ALBANY--The New York State Canal Corporation today announced that emergency repairs have begun on two sections of the Erie Canal embankment in Monroe County, in order to stabilize it in time for the start of the 2018 navigation season in May

The projects, in the towns of Ogden and Perinton, are being conducted in close coordination with officials in those municipalities.

It is estimated repairs will be completed in two to four weeks. The navigation season on the western Erie Canal is scheduled to begin May 18.

“Safety and security of the Erie Canal is always our paramount concern,” said Brian U. Stratton, Canal Corporation director. “This is a heavily traveled section of the Canal and we will take all necessary steps to avoid risks for those who travel on the water as well as those who live and work nearby.”

In Ogden, a small number of trees have been removed to gain access to the embankment. However, this project will not require clearing trees and other vegetation from the slope of the embankment itself. No trees will be removed in Perinton.

Repairs will involve placing sheet-piling along the top of the embankment to enhance structural stability during the navigation season to reduce the risk of sudden embankment failure. More extensive repairs will be made following the end of the navigation season in October.

In Perinton, the construction will require the closure of a one-mile section of the Erie Canalway Trail between Route 31F/ Fairport Road and Ayrault Road in Fairport. Users of the trail will be detoured onto Jefferson Avenue and Fairport Road to Fairport Park before rejoining the trail. No trail closures are expected in Ogden.

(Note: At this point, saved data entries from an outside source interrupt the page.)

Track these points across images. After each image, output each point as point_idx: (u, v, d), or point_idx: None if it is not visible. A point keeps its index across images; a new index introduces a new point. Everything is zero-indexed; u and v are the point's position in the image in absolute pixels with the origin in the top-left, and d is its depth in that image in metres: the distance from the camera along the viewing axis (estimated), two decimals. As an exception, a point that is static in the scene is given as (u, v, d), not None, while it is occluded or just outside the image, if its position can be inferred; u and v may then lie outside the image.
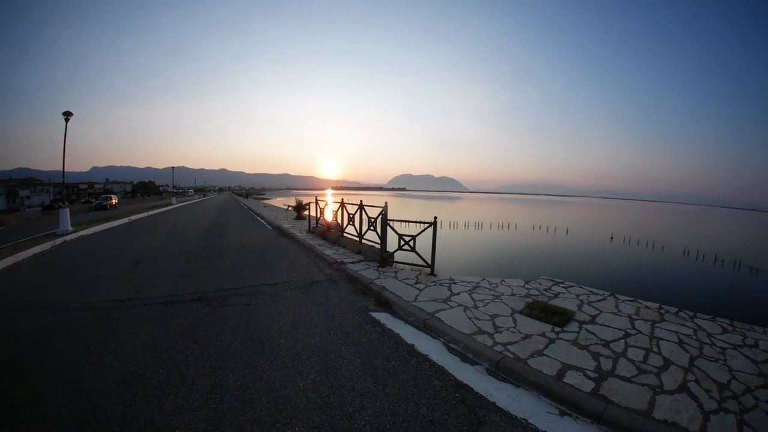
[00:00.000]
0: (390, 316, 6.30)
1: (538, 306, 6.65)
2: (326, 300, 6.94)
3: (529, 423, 3.70)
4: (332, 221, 14.32)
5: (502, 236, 33.75)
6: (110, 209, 36.39)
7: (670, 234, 46.95)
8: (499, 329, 5.71)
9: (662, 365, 4.93)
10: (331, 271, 9.14)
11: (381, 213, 9.59)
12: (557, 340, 5.42)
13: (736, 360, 5.25)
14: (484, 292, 7.51)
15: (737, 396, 4.31)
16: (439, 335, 5.57)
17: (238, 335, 5.21)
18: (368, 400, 3.84)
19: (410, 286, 7.74)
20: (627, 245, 32.31)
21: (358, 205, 11.25)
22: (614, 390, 4.25)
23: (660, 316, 6.83)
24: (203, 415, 3.47)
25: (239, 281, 7.92)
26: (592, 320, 6.35)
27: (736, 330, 6.40)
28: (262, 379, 4.11)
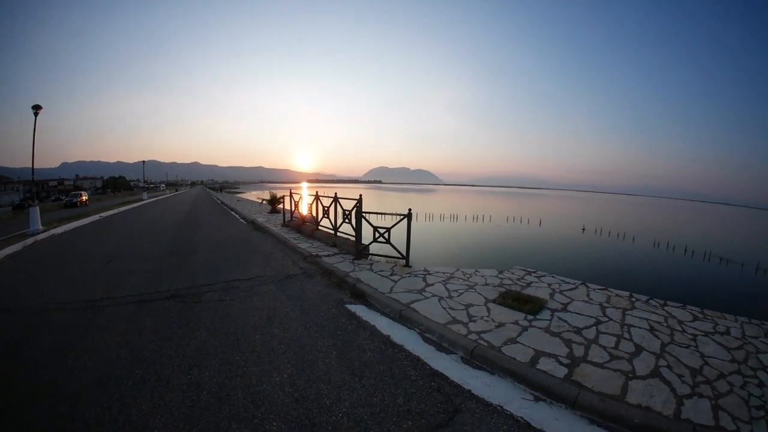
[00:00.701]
0: (365, 308, 6.30)
1: (511, 295, 6.75)
2: (301, 294, 6.90)
3: (504, 409, 3.75)
4: (307, 214, 14.23)
5: (476, 228, 34.09)
6: (81, 206, 35.39)
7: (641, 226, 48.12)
8: (474, 318, 5.76)
9: (634, 351, 5.04)
10: (306, 264, 9.09)
11: (356, 206, 9.57)
12: (530, 328, 5.50)
13: (708, 346, 5.39)
14: (459, 283, 7.57)
15: (711, 381, 4.42)
16: (415, 325, 5.60)
17: (212, 332, 5.14)
18: (345, 392, 3.84)
19: (385, 277, 7.76)
20: (598, 236, 33.00)
21: (333, 198, 11.19)
22: (587, 375, 4.33)
23: (631, 304, 6.98)
24: (180, 414, 3.41)
25: (213, 277, 7.81)
26: (564, 308, 6.46)
27: (707, 318, 6.58)
28: (238, 375, 4.07)
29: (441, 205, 64.73)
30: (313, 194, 13.09)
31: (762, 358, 5.17)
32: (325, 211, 12.07)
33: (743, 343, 5.64)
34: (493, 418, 3.59)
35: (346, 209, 10.43)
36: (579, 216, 58.67)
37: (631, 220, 57.33)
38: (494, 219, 42.84)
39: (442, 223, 36.37)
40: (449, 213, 45.89)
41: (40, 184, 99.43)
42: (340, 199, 11.10)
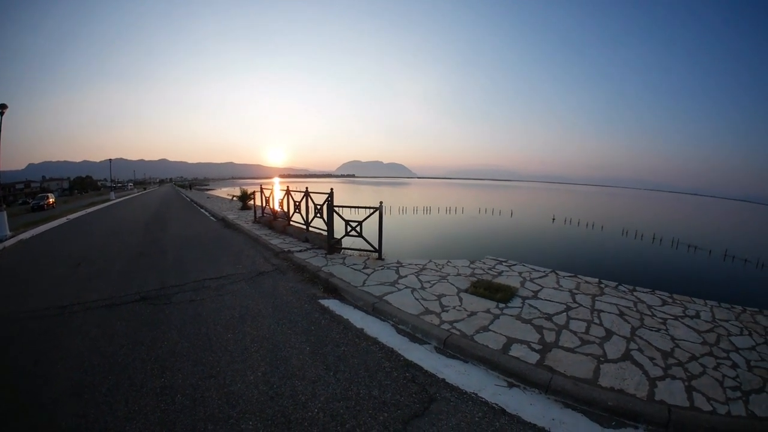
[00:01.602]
0: (339, 303, 6.29)
1: (482, 284, 6.81)
2: (273, 290, 6.84)
3: (478, 396, 3.80)
4: (278, 210, 14.07)
5: (449, 220, 34.40)
6: (48, 209, 34.26)
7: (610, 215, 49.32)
8: (446, 308, 5.81)
9: (604, 336, 5.15)
10: (278, 261, 9.00)
11: (327, 200, 9.50)
12: (502, 316, 5.58)
13: (679, 330, 5.53)
14: (431, 274, 7.62)
15: (683, 363, 4.54)
16: (388, 318, 5.62)
17: (184, 333, 5.05)
18: (320, 387, 3.83)
19: (358, 271, 7.75)
20: (568, 226, 33.68)
21: (304, 193, 11.06)
22: (559, 360, 4.41)
23: (600, 290, 7.12)
24: (156, 418, 3.35)
25: (183, 277, 7.66)
26: (534, 296, 6.56)
27: (677, 302, 6.75)
28: (212, 375, 4.01)
29: (414, 198, 65.08)
30: (285, 189, 12.94)
31: (734, 341, 5.33)
32: (296, 206, 11.93)
33: (714, 326, 5.81)
34: (468, 406, 3.64)
35: (318, 204, 10.34)
36: (549, 206, 59.79)
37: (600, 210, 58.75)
38: (467, 211, 43.33)
39: (416, 216, 36.60)
40: (422, 206, 46.20)
41: (6, 187, 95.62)
42: (311, 194, 11.00)
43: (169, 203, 33.01)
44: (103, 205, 33.85)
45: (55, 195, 51.15)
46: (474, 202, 62.48)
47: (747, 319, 6.22)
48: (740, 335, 5.55)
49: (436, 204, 50.56)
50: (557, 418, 3.58)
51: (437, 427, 3.33)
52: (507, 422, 3.45)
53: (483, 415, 3.52)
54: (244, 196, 23.39)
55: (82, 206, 33.35)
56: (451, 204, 51.39)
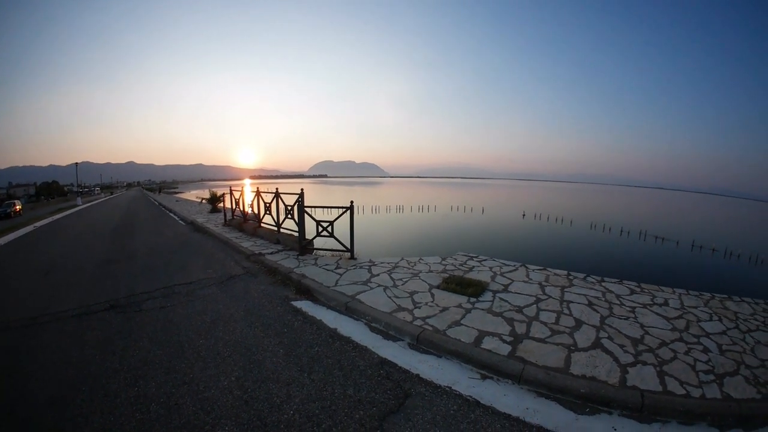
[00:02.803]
0: (311, 304, 6.27)
1: (454, 280, 6.90)
2: (245, 294, 6.75)
3: (453, 390, 3.85)
4: (249, 212, 13.91)
5: (421, 218, 34.59)
6: (15, 216, 32.91)
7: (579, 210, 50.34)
8: (418, 305, 5.86)
9: (574, 325, 5.28)
10: (249, 263, 8.89)
11: (297, 200, 9.42)
12: (473, 310, 5.65)
13: (647, 317, 5.70)
14: (403, 271, 7.67)
15: (653, 349, 4.68)
16: (361, 317, 5.62)
17: (156, 341, 4.94)
18: (295, 388, 3.82)
19: (331, 271, 7.73)
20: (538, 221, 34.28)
21: (274, 194, 10.96)
22: (530, 351, 4.50)
23: (569, 281, 7.28)
24: (131, 427, 3.29)
25: (153, 283, 7.48)
26: (505, 289, 6.67)
27: (645, 291, 6.95)
28: (185, 383, 3.95)
29: (387, 198, 65.28)
30: (255, 191, 12.80)
31: (704, 326, 5.52)
32: (266, 208, 11.82)
33: (683, 312, 6.00)
34: (442, 400, 3.69)
35: (289, 204, 10.25)
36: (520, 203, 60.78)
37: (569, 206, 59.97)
38: (439, 209, 43.64)
39: (388, 215, 36.67)
40: (395, 204, 46.33)
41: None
42: (281, 195, 10.89)
43: (137, 208, 32.26)
44: (70, 211, 32.85)
45: (22, 201, 49.18)
46: (446, 199, 63.03)
47: (716, 306, 6.43)
48: (710, 321, 5.74)
49: (409, 202, 50.84)
50: (531, 407, 3.66)
51: (413, 422, 3.35)
52: (482, 413, 3.51)
53: (458, 408, 3.57)
54: (213, 199, 23.02)
55: (50, 213, 32.29)
56: (423, 202, 51.71)
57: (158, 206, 32.54)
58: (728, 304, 6.55)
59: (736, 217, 67.37)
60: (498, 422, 3.40)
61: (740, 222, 56.14)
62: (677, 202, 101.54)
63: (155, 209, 29.33)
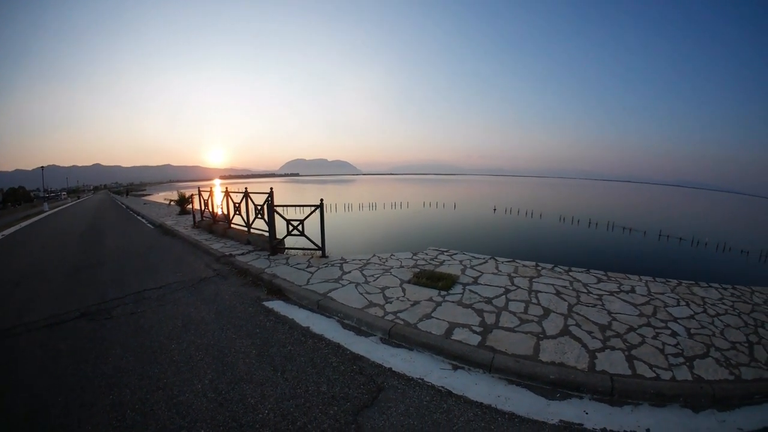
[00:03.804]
0: (283, 303, 6.24)
1: (425, 274, 6.97)
2: (216, 296, 6.68)
3: (425, 381, 3.92)
4: (219, 213, 13.72)
5: (394, 215, 34.68)
6: None
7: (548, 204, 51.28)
8: (390, 300, 5.91)
9: (542, 314, 5.41)
10: (219, 265, 8.78)
11: (267, 200, 9.34)
12: (444, 303, 5.74)
13: (615, 304, 5.87)
14: (375, 268, 7.71)
15: (621, 335, 4.83)
16: (333, 314, 5.64)
17: (128, 347, 4.85)
18: (268, 388, 3.82)
19: (302, 270, 7.70)
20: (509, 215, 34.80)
21: (244, 194, 10.83)
22: (500, 340, 4.60)
23: (537, 272, 7.44)
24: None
25: (122, 289, 7.32)
26: (474, 281, 6.79)
27: (611, 279, 7.15)
28: (159, 388, 3.90)
29: (360, 195, 65.24)
30: (224, 191, 12.63)
31: (671, 311, 5.71)
32: (236, 208, 11.66)
33: (650, 299, 6.19)
34: (415, 391, 3.75)
35: (258, 204, 10.14)
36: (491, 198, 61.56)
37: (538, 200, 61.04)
38: (412, 205, 43.85)
39: (361, 213, 36.65)
40: (368, 202, 46.35)
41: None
42: (251, 194, 10.78)
43: (105, 212, 31.37)
44: (37, 218, 31.76)
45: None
46: (419, 196, 63.35)
47: (683, 291, 6.66)
48: (677, 306, 5.95)
49: (382, 200, 50.90)
50: (502, 394, 3.75)
51: (387, 414, 3.40)
52: (454, 403, 3.58)
53: (431, 399, 3.63)
54: (182, 200, 22.56)
55: (17, 220, 31.11)
56: (396, 199, 51.86)
57: (126, 210, 31.76)
58: (695, 290, 6.78)
59: (704, 208, 69.80)
60: (471, 411, 3.48)
61: (708, 212, 58.23)
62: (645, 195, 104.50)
63: (123, 213, 28.62)
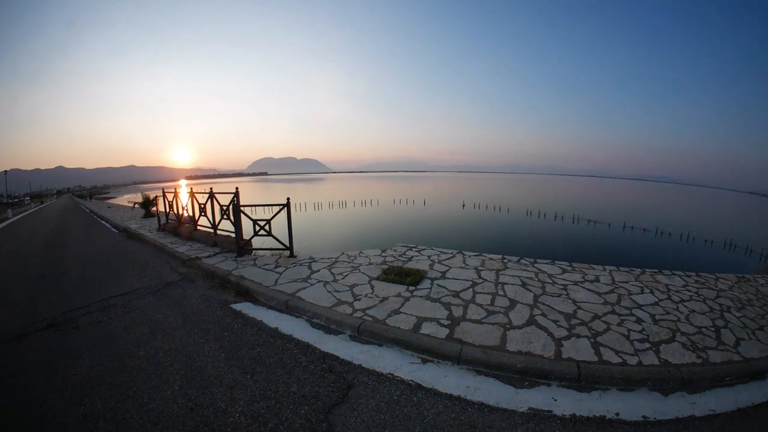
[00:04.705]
0: (251, 305, 6.19)
1: (393, 270, 7.02)
2: (182, 301, 6.57)
3: (395, 376, 3.97)
4: (184, 215, 13.46)
5: (364, 212, 34.74)
6: None
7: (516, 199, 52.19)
8: (358, 297, 5.93)
9: (509, 305, 5.53)
10: (185, 269, 8.63)
11: (232, 200, 9.20)
12: (412, 298, 5.80)
13: (579, 293, 6.05)
14: (344, 266, 7.71)
15: (586, 323, 4.98)
16: (302, 314, 5.62)
17: (96, 357, 4.74)
18: (238, 391, 3.80)
19: (270, 271, 7.64)
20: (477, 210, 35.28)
21: (209, 194, 10.63)
22: (467, 332, 4.68)
23: (504, 265, 7.58)
24: None
25: (88, 297, 7.11)
26: (442, 276, 6.88)
27: (576, 269, 7.34)
28: (129, 396, 3.83)
29: (330, 194, 65.08)
30: (189, 192, 12.38)
31: (636, 299, 5.91)
32: (201, 210, 11.43)
33: (614, 287, 6.40)
34: (385, 386, 3.80)
35: (224, 205, 9.95)
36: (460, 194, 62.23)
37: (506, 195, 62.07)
38: (382, 203, 44.01)
39: (331, 211, 36.57)
40: (338, 200, 46.25)
41: None
42: (216, 195, 10.58)
43: (69, 217, 30.38)
44: (1, 225, 30.58)
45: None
46: (389, 193, 63.63)
47: (647, 279, 6.90)
48: (641, 293, 6.16)
49: (352, 198, 50.90)
50: (472, 385, 3.83)
51: (358, 411, 3.43)
52: (424, 396, 3.65)
53: (401, 393, 3.68)
54: (146, 203, 22.13)
55: (-21, 229, 29.89)
56: (366, 197, 51.94)
57: (89, 214, 30.85)
58: (659, 278, 7.03)
59: (667, 200, 72.20)
60: (441, 402, 3.55)
61: (671, 205, 60.31)
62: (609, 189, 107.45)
63: (87, 218, 27.78)
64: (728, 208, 61.26)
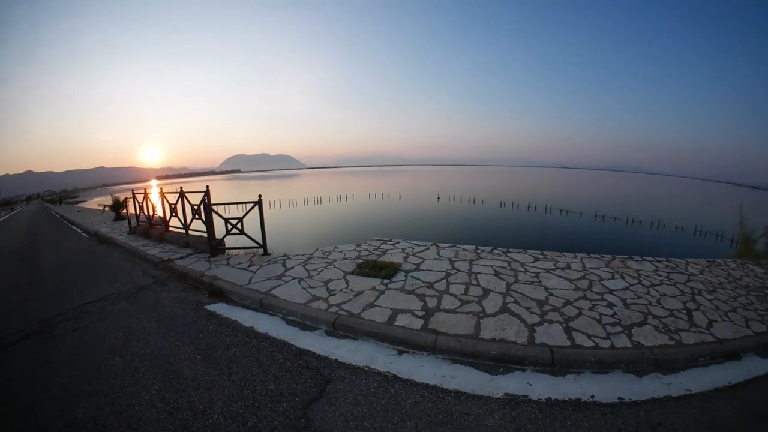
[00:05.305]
0: (226, 305, 6.14)
1: (368, 264, 7.06)
2: (156, 304, 6.48)
3: (372, 369, 4.02)
4: (154, 216, 13.21)
5: (339, 208, 34.69)
6: None
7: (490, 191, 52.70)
8: (333, 292, 5.94)
9: (482, 294, 5.61)
10: (158, 272, 8.49)
11: (203, 199, 9.05)
12: (387, 291, 5.84)
13: (551, 281, 6.18)
14: (318, 262, 7.69)
15: (558, 309, 5.10)
16: (277, 311, 5.60)
17: (73, 365, 4.66)
18: (216, 392, 3.79)
19: (244, 270, 7.57)
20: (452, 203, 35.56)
21: (179, 193, 10.39)
22: (442, 322, 4.75)
23: (477, 255, 7.68)
24: None
25: (62, 305, 6.95)
26: (417, 268, 6.94)
27: (547, 258, 7.49)
28: (108, 404, 3.79)
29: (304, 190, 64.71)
30: (159, 192, 12.14)
31: (606, 284, 6.07)
32: (172, 210, 11.22)
33: (585, 274, 6.55)
34: (362, 379, 3.84)
35: (195, 204, 9.73)
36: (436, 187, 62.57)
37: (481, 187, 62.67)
38: (357, 197, 43.96)
39: (306, 207, 36.39)
40: (313, 196, 46.03)
41: None
42: (186, 194, 10.35)
43: (39, 223, 29.56)
44: None
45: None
46: (364, 188, 63.57)
47: (618, 265, 7.07)
48: (612, 279, 6.33)
49: (327, 193, 50.72)
50: (447, 374, 3.90)
51: (335, 405, 3.47)
52: (401, 386, 3.70)
53: (378, 385, 3.73)
54: (116, 205, 21.66)
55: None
56: (341, 192, 51.81)
57: (60, 219, 30.08)
58: (630, 264, 7.22)
59: (638, 190, 73.88)
60: (417, 392, 3.61)
61: (642, 194, 61.75)
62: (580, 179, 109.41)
63: (58, 223, 27.10)
64: (699, 196, 63.22)
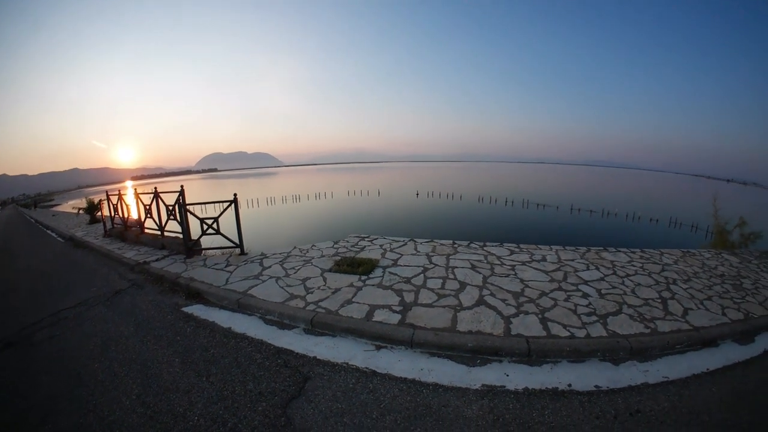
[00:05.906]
0: (203, 307, 6.10)
1: (345, 261, 7.09)
2: (133, 308, 6.40)
3: (350, 365, 4.07)
4: (129, 218, 13.01)
5: (318, 205, 34.64)
6: None
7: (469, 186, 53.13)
8: (311, 290, 5.95)
9: (459, 288, 5.69)
10: (134, 275, 8.37)
11: (177, 199, 8.90)
12: (364, 287, 5.88)
13: (527, 273, 6.30)
14: (296, 260, 7.67)
15: (534, 300, 5.20)
16: (255, 311, 5.59)
17: (53, 373, 4.60)
18: (195, 395, 3.79)
19: (221, 270, 7.50)
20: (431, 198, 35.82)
21: (153, 194, 10.21)
22: (419, 317, 4.81)
23: (454, 249, 7.77)
24: None
25: (39, 312, 6.81)
26: (394, 263, 6.99)
27: (524, 250, 7.60)
28: (89, 410, 3.76)
29: (282, 188, 64.31)
30: (134, 194, 11.93)
31: (581, 275, 6.20)
32: (147, 211, 11.02)
33: (560, 266, 6.69)
34: (341, 376, 3.88)
35: (170, 204, 9.60)
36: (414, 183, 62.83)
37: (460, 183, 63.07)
38: (336, 194, 43.92)
39: (284, 206, 36.26)
40: (291, 194, 45.78)
41: None
42: (161, 194, 10.18)
43: (14, 229, 28.82)
44: None
45: None
46: (343, 185, 63.54)
47: (592, 257, 7.22)
48: (587, 270, 6.47)
49: (306, 191, 50.50)
50: (425, 367, 3.97)
51: (315, 402, 3.50)
52: (379, 381, 3.76)
53: (356, 381, 3.78)
54: (91, 208, 21.26)
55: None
56: (320, 190, 51.66)
57: (34, 224, 29.42)
58: (604, 255, 7.37)
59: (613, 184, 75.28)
60: (396, 386, 3.67)
61: (617, 188, 62.95)
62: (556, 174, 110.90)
63: (32, 228, 26.50)
64: (674, 190, 64.69)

The structural deficiencies being addressed were revealed during an inspection of the Canal embankment running from Medina in Orleans County to Brighton in Monroe County. The Canal Corporation began a maintenance program in October that involves removing trees and other vegetation at 56 locations covering 145 acres along the embankment, which is an earthen dam that retains water at an elevation above where it would otherwise be to make the Canal possible.

About the New York State Canal Corporation

New York’s canal system includes four historic canals: the Erie, Champlain, Oswego and Cayuga-Seneca. Spanning 524 miles, the waterway links the Hudson River with the Great Lakes, the Finger Lakes and Lake Champlain. The canals form the backbone of the Erie Canalway National Heritage Corridor and connect hundreds of unique and historic communities. In 2018, New York is celebrating the bicentennial of the start of the Erie Canal’s construction.